All four satellites, he said, appear to be spinning closer to Jupiter with time. During that time Ganymede could have passed through the same sort of gravitational resonant that is heating Io and Europa today. Only Callisto has avoided this tidal heating, and he called that an important clue to how Jupiter and its satellites formed. It was not just a miniature version of the sun and planets but a "starved disk" model that allowed the moons to form slowly without melting.
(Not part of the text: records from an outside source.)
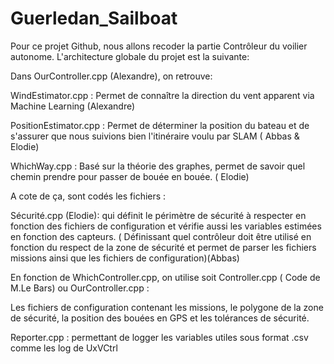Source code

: # Guerledan_Sailboat
Pour ce projet Github, nous allons recoder la partie Contrôleur du voilier autonome. L'architecture globale du projet est la suivante:

Dans OurController.cpp (Alexandre), on retrouve:

WindEstimator.cpp : Permet de connaître la direction du vent apparent via Machine Learning (Alexandre)

PositionEstimator.cpp : Permet de déterminer la position du bateau et de s'assurer que nous suivions bien l'itinéraire voulu par SLAM ( Abbas & Elodie)

WhichWay.cpp : Basé sur la théorie des graphes, permet de savoir quel chemin prendre pour passer de bouée en bouée. ( Elodie)


A cote de ça, sont codés les fichiers :


Sécurité.cpp (Elodie): qui définit le périmètre de sécurité à respecter en fonction des fichiers de configuration et vérifie aussi les variables estimées en fonction des capteurs.
 ( Définissant quel contrôleur doit être utilisé en fonction du respect de la zone de sécurité et permet de parser les fichiers missions ainsi que les fichiers de configuration)(Abbas)

En fonction de WhichController.cpp, on utilise soit Controller.cpp ( Code de M.Le Bars) ou OurController.cpp :



Les fichiers de configuration contenant les missions, le polygone de la zone de sécurité, la position des bouées en GPS et les tolérances de sécurité.


Reporter.cpp : permettant de logger les variables utiles sous format .csv comme les log de UxVCtrl
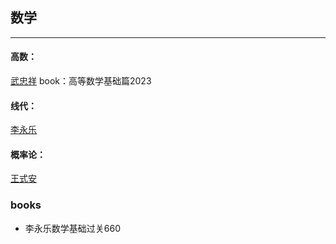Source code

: ## 数学

<hr>

#### 高数：
[武忠祥](https://www.bilibili.com/video/BV1A44y1V7qX)
book：高等数学基础篇2023

#### 线代：
[李永乐](https://www.bilibili.com/video/BV1cS4y1g7YV)

#### 概率论：
[王式安](https://www.bilibili.com/video/BV12T4y1Y71w?p=30)

### books
- 李永乐数学基础过关660
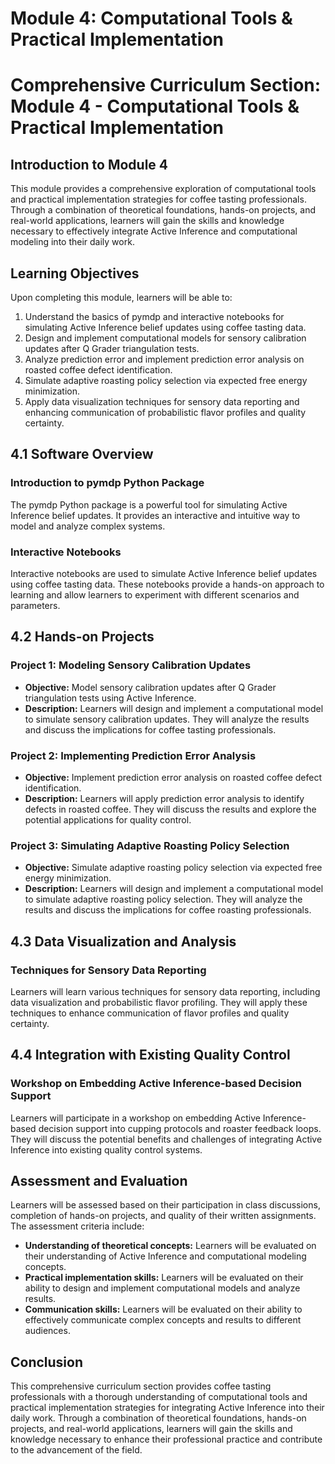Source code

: # Module 4: Computational Tools & Practical Implementation

# Comprehensive Curriculum Section: Module 4 - Computational Tools & Practical Implementation

## Introduction to Module 4

This module provides a comprehensive exploration of computational tools and practical implementation strategies for coffee tasting professionals. Through a combination of theoretical foundations, hands-on projects, and real-world applications, learners will gain the skills and knowledge necessary to effectively integrate Active Inference and computational modeling into their daily work.

## Learning Objectives

Upon completing this module, learners will be able to:

1. Understand the basics of pymdp and interactive notebooks for simulating Active Inference belief updates using coffee tasting data.
2. Design and implement computational models for sensory calibration updates after Q Grader triangulation tests.
3. Analyze prediction error and implement prediction error analysis on roasted coffee defect identification.
4. Simulate adaptive roasting policy selection via expected free energy minimization.
5. Apply data visualization techniques for sensory data reporting and enhancing communication of probabilistic flavor profiles and quality certainty.

## 4.1 Software Overview

### Introduction to pymdp Python Package

The pymdp Python package is a powerful tool for simulating Active Inference belief updates. It provides an interactive and intuitive way to model and analyze complex systems.

### Interactive Notebooks

Interactive notebooks are used to simulate Active Inference belief updates using coffee tasting data. These notebooks provide a hands-on approach to learning and allow learners to experiment with different scenarios and parameters.

## 4.2 Hands-on Projects

### Project 1: Modeling Sensory Calibration Updates

* **Objective:** Model sensory calibration updates after Q Grader triangulation tests using Active Inference.
* **Description:** Learners will design and implement a computational model to simulate sensory calibration updates. They will analyze the results and discuss the implications for coffee tasting professionals.

### Project 2: Implementing Prediction Error Analysis

* **Objective:** Implement prediction error analysis on roasted coffee defect identification.
* **Description:** Learners will apply prediction error analysis to identify defects in roasted coffee. They will discuss the results and explore the potential applications for quality control.

### Project 3: Simulating Adaptive Roasting Policy Selection

* **Objective:** Simulate adaptive roasting policy selection via expected free energy minimization.
* **Description:** Learners will design and implement a computational model to simulate adaptive roasting policy selection. They will analyze the results and discuss the implications for coffee roasting professionals.

## 4.3 Data Visualization and Analysis

### Techniques for Sensory Data Reporting

Learners will learn various techniques for sensory data reporting, including data visualization and probabilistic flavor profiling. They will apply these techniques to enhance communication of flavor profiles and quality certainty.

## 4.4 Integration with Existing Quality Control

### Workshop on Embedding Active Inference-based Decision Support

Learners will participate in a workshop on embedding Active Inference-based decision support into cupping protocols and roaster feedback loops. They will discuss the potential benefits and challenges of integrating Active Inference into existing quality control systems.

## Assessment and Evaluation

Learners will be assessed based on their participation in class discussions, completion of hands-on projects, and quality of their written assignments. The assessment criteria include:

* **Understanding of theoretical concepts:** Learners will be evaluated on their understanding of Active Inference and computational modeling concepts.
* **Practical implementation skills:** Learners will be evaluated on their ability to design and implement computational models and analyze results.
* **Communication skills:** Learners will be evaluated on their ability to effectively communicate complex concepts and results to different audiences.

## Conclusion

This comprehensive curriculum section provides coffee tasting professionals with a thorough understanding of computational tools and practical implementation strategies for integrating Active Inference into their daily work. Through a combination of theoretical foundations, hands-on projects, and real-world applications, learners will gain the skills and knowledge necessary to enhance their professional practice and contribute to the advancement of the field.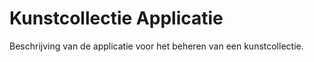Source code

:# Kunstcollectie Applicatie
Beschrijving van de applicatie voor het beheren van een kunstcollectie.
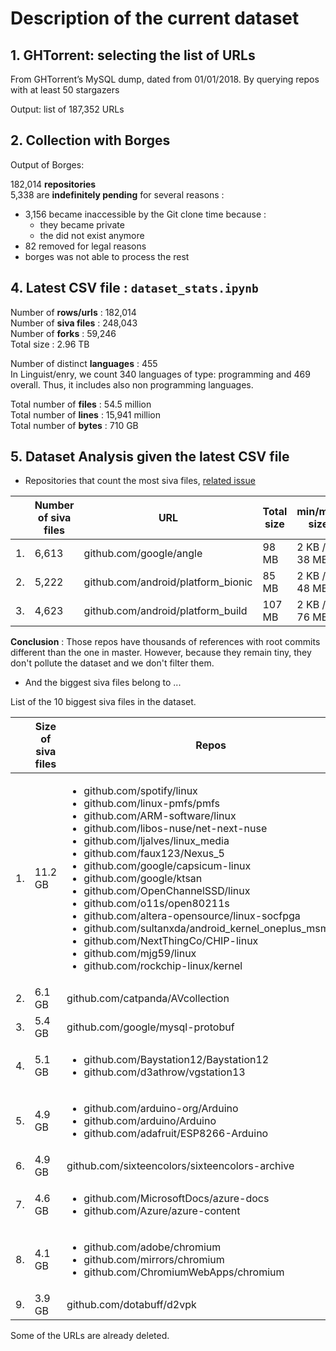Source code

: # Description of the current dataset

## 1. GHTorrent: selecting the list of URLs

From GHTorrent’s MySQL dump, dated from 01/01/2018.
By querying repos with at least 50 stargazers

Output: list of 187,352 URLs  

## 2. Collection with Borges

Output of Borges:  

182,014 **repositories**  
5,338 are **indefinitely pending** for several reasons :  
* 3,156 became inaccessible by the Git clone time because :
    * they became private
    * the did not exist anymore
* 82 removed for legal reasons
* borges was not able to process the rest  

## 4. Latest CSV file : `dataset_stats.ipynb`

Number of **rows/urls** : 182,014  
Number of **siva files** : 248,043  
Number of **forks** : 59,246  
Total size : 2.96 TB

Number of distinct **languages** : 455  
In Linguist/enry, we count 340 languages of type: programming and 469 overall. Thus, it includes also non programming languages.

Total number of **files** : 54.5 million  
Total number of **lines** : 15,941 million  
Total number of **bytes** : 710 GB  

## 5. Dataset Analysis given the latest CSV file

* Repositories that count the most siva files, [related issue](https://github.com/src-d/borges/issues/222)

|   | Number of siva files | URL | Total size | min/max size | Average size |  
|---|----------------------|-----|------------|--------------|--------------|
| 1. | 6,613 | github.com/google/angle | 98 MB |  2 KB / 38 MB |  15 KB  |
| 2. | 5,222 | github.com/android/platform_bionic | 85 MB | 2 KB / 48 MB | 16 KB |
| 3. | 4,623 | github.com/android/platform_build  | 107 MB | 2 KB / 76 MB | 23 KB |  

**Conclusion** : Those repos have thousands of references with root commits different than the one in master. However, because they remain tiny, they don't pollute the dataset and we don't filter them.

* And the biggest siva files belong to ...  

List of the 10 biggest siva files in the dataset.

|   | Size of siva files | Repos |
|---|----------------------|-----|
| 1. | 11.2 GB | <ul><li>github.com/spotify/linux</li><li>github.com/linux-pmfs/pmfs</li><li>github.com/ARM-software/linux</li><li>github.com/libos-nuse/net-next-nuse</li><li>github.com/ljalves/linux_media</li><li>github.com/faux123/Nexus_5</li><li>github.com/google/capsicum-linux</li><li>github.com/google/ktsan</li><li>github.com/OpenChannelSSD/linux</li><li>github.com/o11s/open80211s</li><li>github.com/altera-opensource/linux-socfpga</li><li>github.com/sultanxda/android_kernel_oneplus_msm8974</li><li>github.com/NextThingCo/CHIP-linux</li><li>github.com/mjg59/linux</li><li>github.com/rockchip-linux/kernel</li></ul> |
| 2. | 6.1 GB | github.com/catpanda/AVcollection  |
| 3. | 5.4 GB | github.com/google/mysql-protobuf  |
| 4. | 5.1 GB | <ul><li>github.com/Baystation12/Baystation12</li><li>github.com/d3athrow/vgstation13</li></ul>  | 
| 5. | 4.9 GB | <ul><li>github.com/arduino-org/Arduino</li><li>github.com/arduino/Arduino</li><li>github.com/adafruit/ESP8266-Arduino</li></ul>   | 
| 6. | 4.9 GB | github.com/sixteencolors/sixteencolors-archive  | 
| 7. | 4.6 GB | <ul><li>github.com/MicrosoftDocs/azure-docs</li><li>github.com/Azure/azure-content</li></ul> | 
| 8. | 4.1 GB | <ul><li>github.com/adobe/chromium</li><li>github.com/mirrors/chromium</li><li>github.com/ChromiumWebApps/chromium</li></ul> | 
| 9.| 3.9 GB | github.com/dotabuff/d2vpk  | 

Some of the URLs are already deleted.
The audience hung on every word and peppered Stevenson with questions. "For a million dollars," one man asked, "where would you expect to find life—Europa, Ganymede, Callisto, or other?" He grinned and shouted, "OTHER!"

In the afternoon I sat in on a press conference and then toured the posters. Scientific press conferences are not like the President's—there are usually no cameras, just a few scientists at one table and reporters at other tables. The subject was the sunken city of Herakleion, recently discovered off the coast of Egypt where it sank during an earthquake, it's thought, in the years around 720. There's a TV special in the works, and a big session about it tomorrow.

Poster sessions are in a huge hall filled with aisles of partitions, covered with large presentations. Each poster has a sign telling what time the author will be standing there. Here are some of the cool posters I saw today.

  • Tidal forces from the Moon seem to drag the Earth's continents westward.
  • A database for the remote Siberian impact crater El'gygytgyn is allowing researchers anywhere to do "flythroughs" using satellite imagery.
  • A 1998 expedition to El'gygytgyn recovered a sediment core that records Siberian climate for the last 400,000 years.
  • College teachers send their students around the Web as part of their lessons, with good results. (Didn't see my site, though.)
  • Quake Trackers lets school kids do real seismology on the Web.
  • Rice University is producing a huge educational effort at earth.rice.educalled Public Connection.
  • Large volcanic eruptions into and onto carbonate rocks could cause catastrophic global warming.

Finally, I went to the Honors Ceremony, in the ballroom of the Hilton, and watched several people get medals and awards. The first was a reporter, Richard Hill of the Oregonian. One of us!